▶ [Records from a data source]:
◆ ◆ ◆ ◆ ◆
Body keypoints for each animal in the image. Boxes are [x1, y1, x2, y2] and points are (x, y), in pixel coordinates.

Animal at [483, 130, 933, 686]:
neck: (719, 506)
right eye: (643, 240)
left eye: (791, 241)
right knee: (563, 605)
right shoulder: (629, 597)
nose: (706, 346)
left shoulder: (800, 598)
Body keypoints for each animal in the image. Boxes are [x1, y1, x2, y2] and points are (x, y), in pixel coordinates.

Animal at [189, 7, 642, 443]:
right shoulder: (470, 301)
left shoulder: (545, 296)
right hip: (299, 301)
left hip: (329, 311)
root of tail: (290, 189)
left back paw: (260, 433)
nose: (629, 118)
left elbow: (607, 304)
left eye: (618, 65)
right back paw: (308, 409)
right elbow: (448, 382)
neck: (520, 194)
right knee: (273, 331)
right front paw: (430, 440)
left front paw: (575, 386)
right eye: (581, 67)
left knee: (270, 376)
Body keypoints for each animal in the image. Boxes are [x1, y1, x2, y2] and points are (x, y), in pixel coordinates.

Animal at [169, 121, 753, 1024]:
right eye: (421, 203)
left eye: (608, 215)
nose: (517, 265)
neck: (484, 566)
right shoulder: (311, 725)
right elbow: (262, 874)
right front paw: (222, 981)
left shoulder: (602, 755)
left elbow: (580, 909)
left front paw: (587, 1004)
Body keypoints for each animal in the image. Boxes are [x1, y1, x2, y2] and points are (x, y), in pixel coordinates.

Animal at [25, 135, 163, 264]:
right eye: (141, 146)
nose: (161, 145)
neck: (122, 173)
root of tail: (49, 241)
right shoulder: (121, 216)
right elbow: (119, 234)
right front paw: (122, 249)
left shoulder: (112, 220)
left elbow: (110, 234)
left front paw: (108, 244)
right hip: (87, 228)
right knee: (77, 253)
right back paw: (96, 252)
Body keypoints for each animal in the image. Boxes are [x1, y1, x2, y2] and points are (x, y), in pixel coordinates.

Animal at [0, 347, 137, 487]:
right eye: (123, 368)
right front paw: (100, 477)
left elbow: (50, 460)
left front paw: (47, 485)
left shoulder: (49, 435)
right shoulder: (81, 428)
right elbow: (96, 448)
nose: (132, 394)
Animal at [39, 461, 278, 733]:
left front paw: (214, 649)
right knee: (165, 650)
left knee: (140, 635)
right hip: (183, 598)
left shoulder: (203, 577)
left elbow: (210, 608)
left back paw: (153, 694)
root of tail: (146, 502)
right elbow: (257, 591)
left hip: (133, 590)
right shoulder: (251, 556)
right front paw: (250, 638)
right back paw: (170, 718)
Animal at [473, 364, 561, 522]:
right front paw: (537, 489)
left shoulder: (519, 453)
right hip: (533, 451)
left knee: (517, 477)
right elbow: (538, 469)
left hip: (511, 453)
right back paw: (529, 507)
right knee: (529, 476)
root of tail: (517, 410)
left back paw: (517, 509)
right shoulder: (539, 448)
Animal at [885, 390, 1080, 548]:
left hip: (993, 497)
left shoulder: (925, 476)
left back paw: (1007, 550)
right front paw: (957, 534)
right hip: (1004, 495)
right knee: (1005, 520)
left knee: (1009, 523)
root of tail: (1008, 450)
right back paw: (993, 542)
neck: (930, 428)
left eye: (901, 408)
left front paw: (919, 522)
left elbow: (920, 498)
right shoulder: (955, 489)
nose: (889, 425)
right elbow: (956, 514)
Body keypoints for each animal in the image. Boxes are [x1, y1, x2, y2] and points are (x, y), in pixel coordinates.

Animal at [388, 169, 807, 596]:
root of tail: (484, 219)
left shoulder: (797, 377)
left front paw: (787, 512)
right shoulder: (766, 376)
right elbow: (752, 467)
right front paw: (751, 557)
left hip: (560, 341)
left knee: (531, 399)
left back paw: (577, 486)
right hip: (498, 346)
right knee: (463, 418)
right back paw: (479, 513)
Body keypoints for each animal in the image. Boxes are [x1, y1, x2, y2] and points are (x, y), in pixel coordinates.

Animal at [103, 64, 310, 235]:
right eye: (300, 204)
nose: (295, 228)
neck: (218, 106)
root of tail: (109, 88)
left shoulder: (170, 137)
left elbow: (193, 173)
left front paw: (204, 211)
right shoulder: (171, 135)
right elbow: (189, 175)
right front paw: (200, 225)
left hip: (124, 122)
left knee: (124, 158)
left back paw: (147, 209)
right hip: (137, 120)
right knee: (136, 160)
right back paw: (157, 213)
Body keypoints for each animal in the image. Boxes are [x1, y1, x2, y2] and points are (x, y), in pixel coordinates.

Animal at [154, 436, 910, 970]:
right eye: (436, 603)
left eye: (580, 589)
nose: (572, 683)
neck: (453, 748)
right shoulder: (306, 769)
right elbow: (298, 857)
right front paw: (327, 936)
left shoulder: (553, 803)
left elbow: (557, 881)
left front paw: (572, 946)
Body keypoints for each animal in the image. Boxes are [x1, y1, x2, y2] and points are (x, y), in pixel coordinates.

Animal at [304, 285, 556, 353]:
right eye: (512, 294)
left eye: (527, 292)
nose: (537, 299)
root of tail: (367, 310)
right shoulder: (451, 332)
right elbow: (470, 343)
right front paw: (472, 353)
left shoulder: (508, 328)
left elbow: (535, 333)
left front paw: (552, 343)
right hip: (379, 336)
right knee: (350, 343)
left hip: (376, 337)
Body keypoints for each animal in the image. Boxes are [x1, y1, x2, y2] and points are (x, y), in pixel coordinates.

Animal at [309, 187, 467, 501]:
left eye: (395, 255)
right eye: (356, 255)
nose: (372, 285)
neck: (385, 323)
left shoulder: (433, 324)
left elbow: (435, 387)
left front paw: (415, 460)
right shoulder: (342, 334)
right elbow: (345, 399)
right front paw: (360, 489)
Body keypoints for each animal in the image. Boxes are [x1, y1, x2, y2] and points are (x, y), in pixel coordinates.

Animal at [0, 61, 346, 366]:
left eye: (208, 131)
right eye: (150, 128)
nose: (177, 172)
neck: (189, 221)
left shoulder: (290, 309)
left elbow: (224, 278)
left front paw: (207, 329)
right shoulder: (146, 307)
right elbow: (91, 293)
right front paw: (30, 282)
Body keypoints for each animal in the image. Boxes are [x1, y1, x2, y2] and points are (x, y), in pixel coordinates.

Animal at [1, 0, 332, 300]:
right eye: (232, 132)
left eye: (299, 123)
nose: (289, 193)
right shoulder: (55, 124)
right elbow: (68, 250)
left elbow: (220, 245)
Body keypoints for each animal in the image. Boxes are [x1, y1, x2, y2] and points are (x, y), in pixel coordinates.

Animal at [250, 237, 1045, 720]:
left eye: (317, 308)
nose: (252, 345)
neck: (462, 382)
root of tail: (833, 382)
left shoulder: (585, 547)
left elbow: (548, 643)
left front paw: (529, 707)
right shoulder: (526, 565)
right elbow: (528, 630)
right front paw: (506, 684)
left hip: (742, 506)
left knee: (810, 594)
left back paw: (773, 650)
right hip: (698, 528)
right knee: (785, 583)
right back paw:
◆ ◆ ◆ ◆ ◆
▶ [Task brief]:
Go over the records above and tally each line that includes "neck". Give the total by itself.

▶ [Reply]:
10